[DATASET ENTRIES — start]
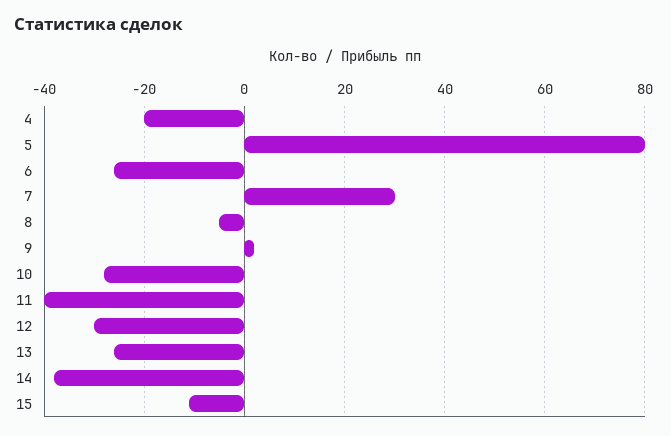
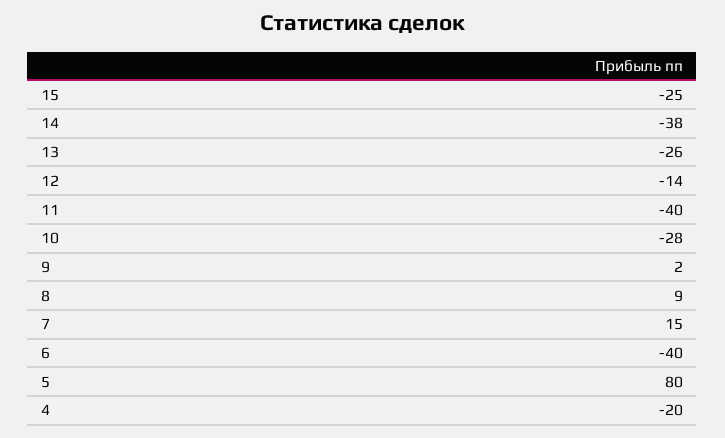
  {
    "4": -20,
    "5": 80,
-   "6": -25,
+   "6": -40,
-   "7": 30,
+   "7": 15,
-   "8": -5,
+   "8": 9,
    "9": 2,
    "10": -28,
    "11": -40,
-   "12": -30,
+   "12": -14,
    "13": -26,
    "14": -38,
-   "15": -10
+   "15": -25
  }

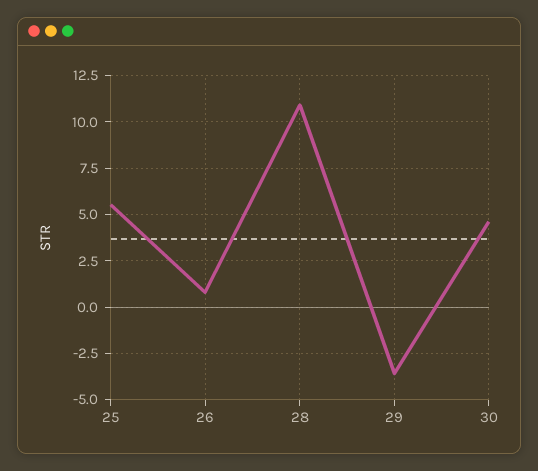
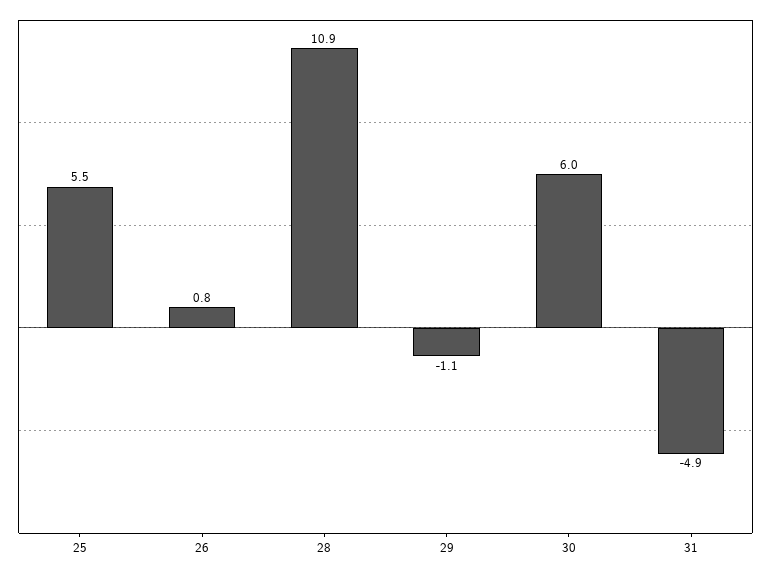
  {
    "25": 5.5,
    "26": 0.8,
    "28": 10.9,
-   "29": -3.5,
+   "29": -1.1,
-   "30": 4.5
+   "30": 6,
+   "31": -4.9
  }

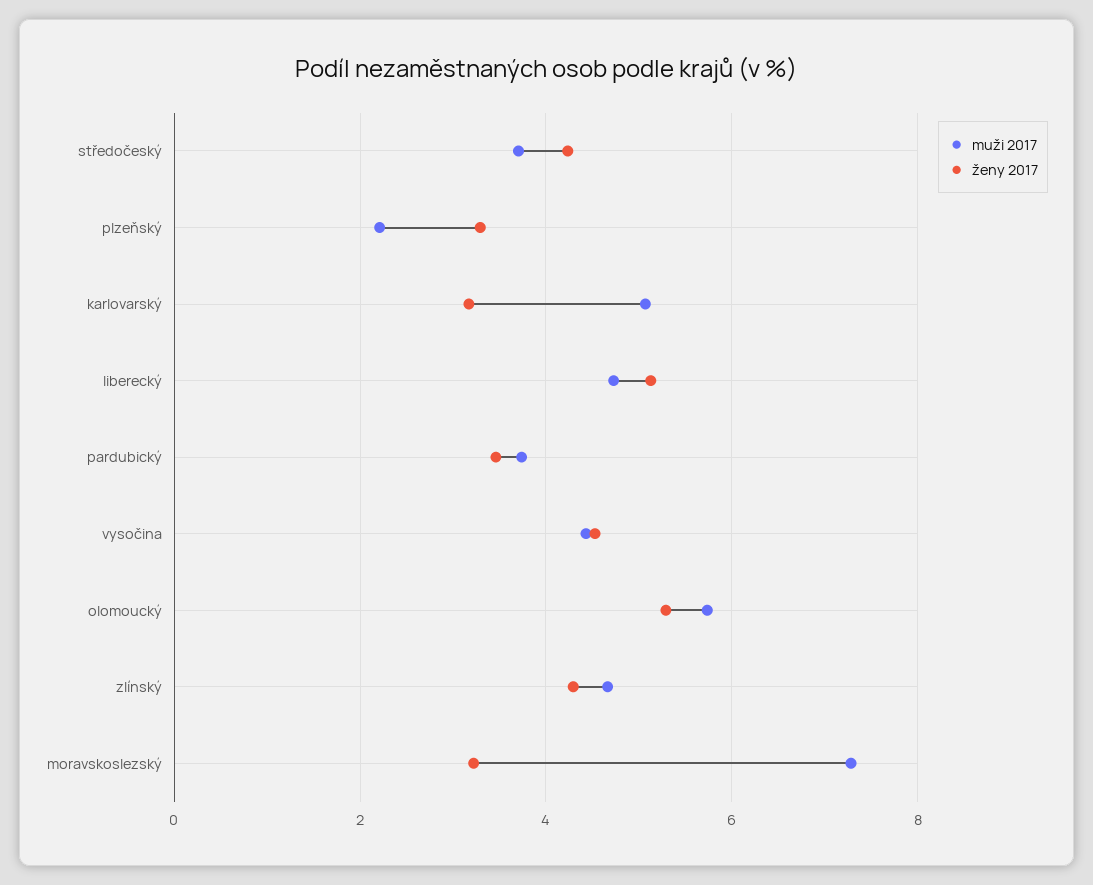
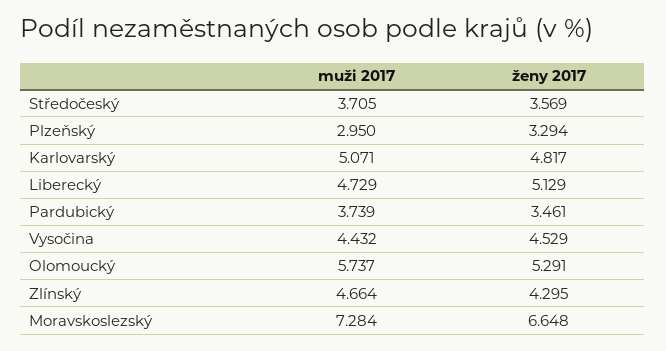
  {
    "muži 2017": {
      "středočeský": 3.705,
-     "plzeňský": 2.2,
+     "plzeňský": 2.95,
      "karlovarský": 5.071,
      "liberecký": 4.729,
      "pardubický": 3.739,
      "vysočina": 4.432,
      "olomoucký": 5.737,
      "zlínský": 4.664,
      "moravskoslezský": 7.284
    },
    "ženy 2017": {
-     "středočeský": 4.2,
+     "středočeský": 3.569,
      "plzeňský": 3.294,
-     "karlovarský": 3.2,
+     "karlovarský": 4.817,
      "liberecký": 5.129,
      "pardubický": 3.461,
      "vysočina": 4.529,
      "olomoucký": 5.291,
      "zlínský": 4.295,
-     "moravskoslezský": 3.2
+     "moravskoslezský": 6.648
    }
  }

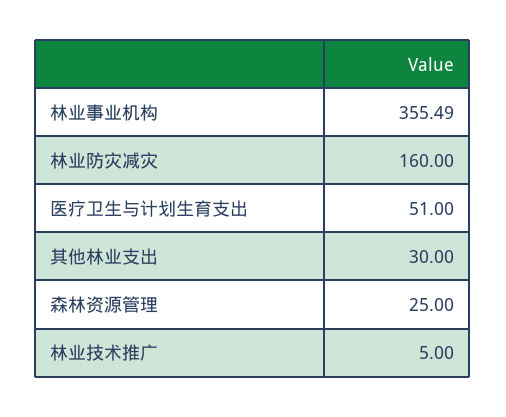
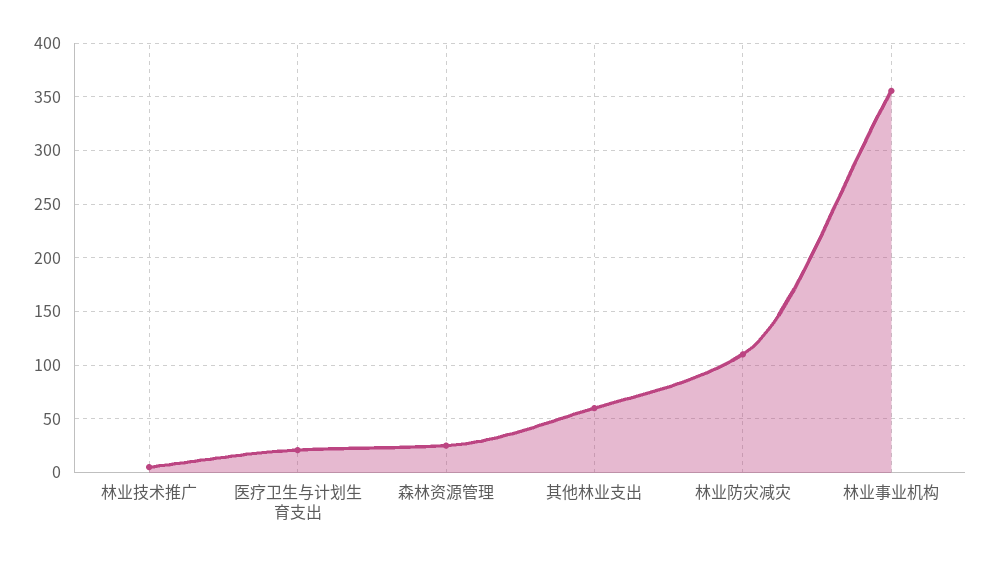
  {
    "林业事业机构": 355.49,
-   "林业防灾减灾": 160,
+   "林业防灾减灾": 110,
-   "医疗卫生与计划生育支出": 51,
+   "医疗卫生与计划生育支出": 20,
-   "其他林业支出": 30,
+   "其他林业支出": 60,
    "森林资源管理": 25,
    "林业技术推广": 5
  }

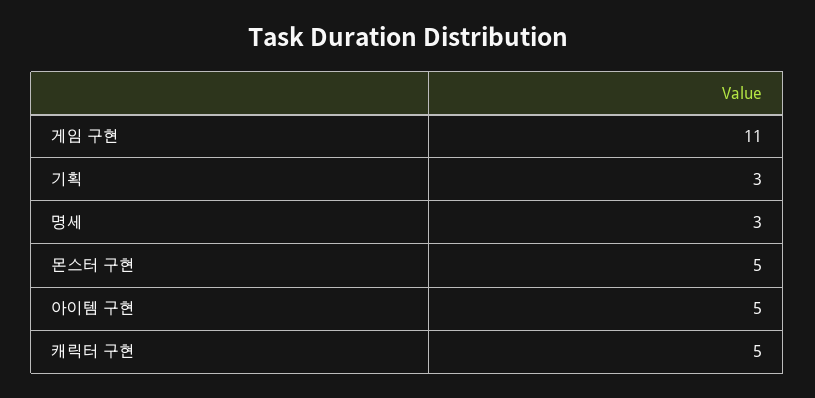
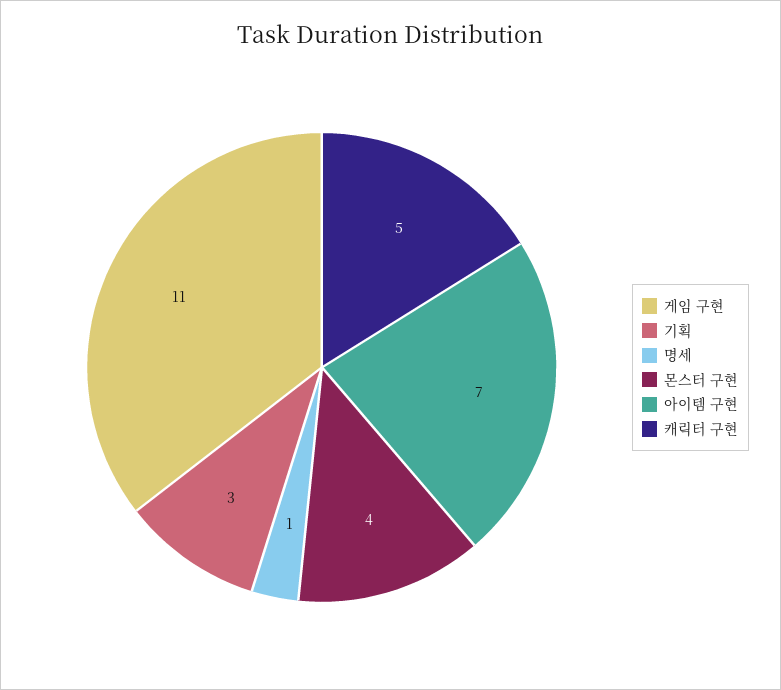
  {
    "게임 구현": 11,
    "기획": 3,
-   "명세": 3,
+   "명세": 1,
-   "몬스터 구현": 5,
+   "몬스터 구현": 4,
-   "아이템 구현": 5,
+   "아이템 구현": 7,
    "캐릭터 구현": 5
  }

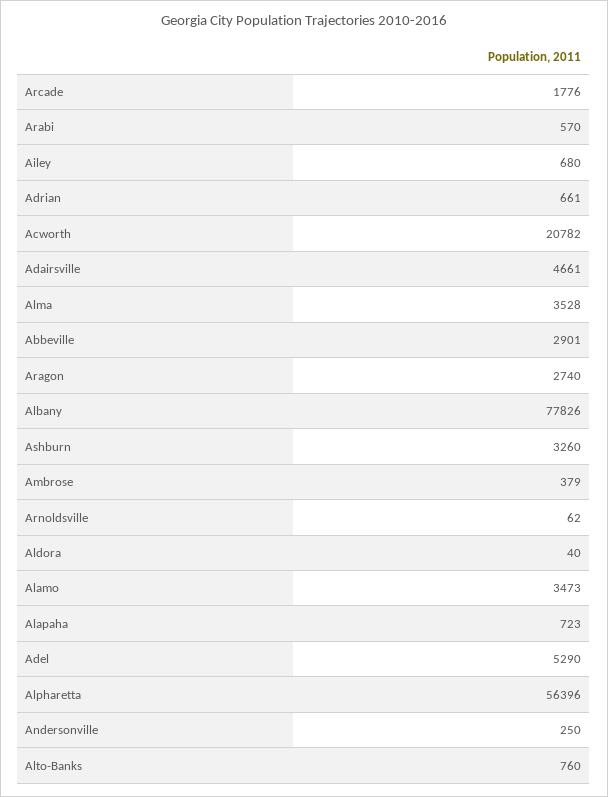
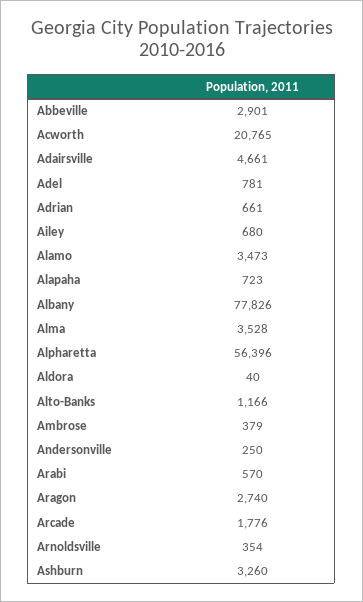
  {
    "Arcade": 1776,
    "Arabi": 570,
    "Ailey": 680,
    "Adrian": 661,
-   "Acworth": 20782,
+   "Acworth": 20765,
    "Adairsville": 4661,
    "Alma": 3528,
    "Abbeville": 2901,
    "Aragon": 2740,
    "Albany": 77826,
    "Ashburn": 3260,
    "Ambrose": 379,
-   "Arnoldsville": 62,
+   "Arnoldsville": 354,
    "Aldora": 40,
    "Alamo": 3473,
    "Alapaha": 723,
-   "Adel": 5290,
+   "Adel": 781,
    "Alpharetta": 56396,
    "Andersonville": 250,
-   "Alto-Banks": 760
+   "Alto-Banks": 1166
  }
[DATASET ENTRIES — finish]
WHAT THIS TASK INVOLVES -
Your answer should hold every line of the entries that contains the string "moravskoslezský".

RESULT OF THE EXERCISE -
      "moravskoslezský": 7.284
-     "moravskoslezský": 3.2
+     "moravskoslezský": 6.648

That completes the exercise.